Which is what I did. The thing is, there seems to be a discontinuity. My goal is not to express the derivative in terms of the unit vector $\hat{v}_r$, but to express it in terms of $\hat{r}$. To go from $\frac{d|v_r|}{dt} \hat{v}_r$ to $\frac{dv_r}{dt} \hat{r}$ I need to consider the change in direction of $\hat{v}_r$ that results from the sign change of $v_r$. If $v_r$ is positive, both unit vectors point in the same direction and we get the desired result, namely $\ddot{r} \hat{r}$. If $v_r$ is negative, the unit vectors point in opposite directions but we still get the same result. If $v_r$ is zero, then $\frac{d|v_r|}{dt}$ does not even exist.
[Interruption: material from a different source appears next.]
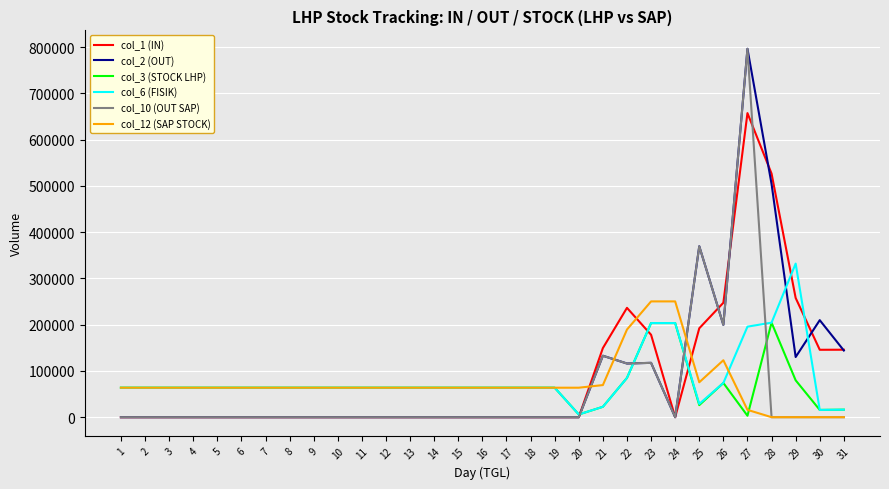

Is the value of col_6 (FISIK) at 23 greater than the value of col_3 (STOCK LHP) at 29?

Yes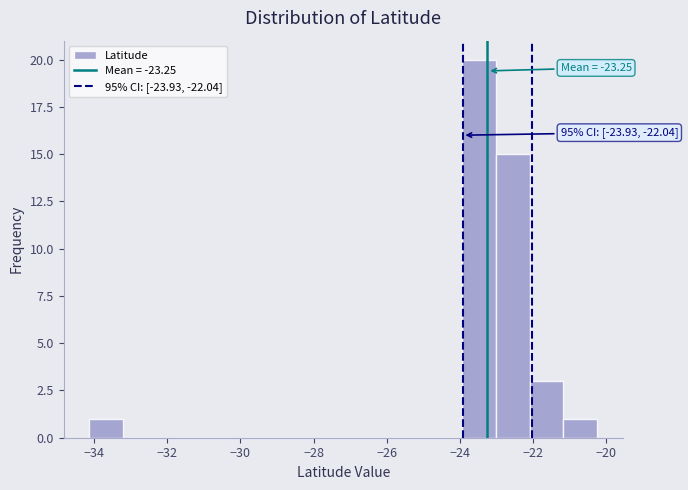

Which range on the x-axis has the tallest bar?

-24.0 to -23.0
I wish I could help (did I help at all?), but I'm just not able to understand. Sorry.

Chet

 

[BiGyElLoWhAt]

Are you getting caught up on adding a d theta component (perpendicular) and how it doesn't produce a radius of equal length? If that's the case, you need to realize that d theta is actually curved, but we approximate it as being straight when taking the limit. Not sure if that helps or not.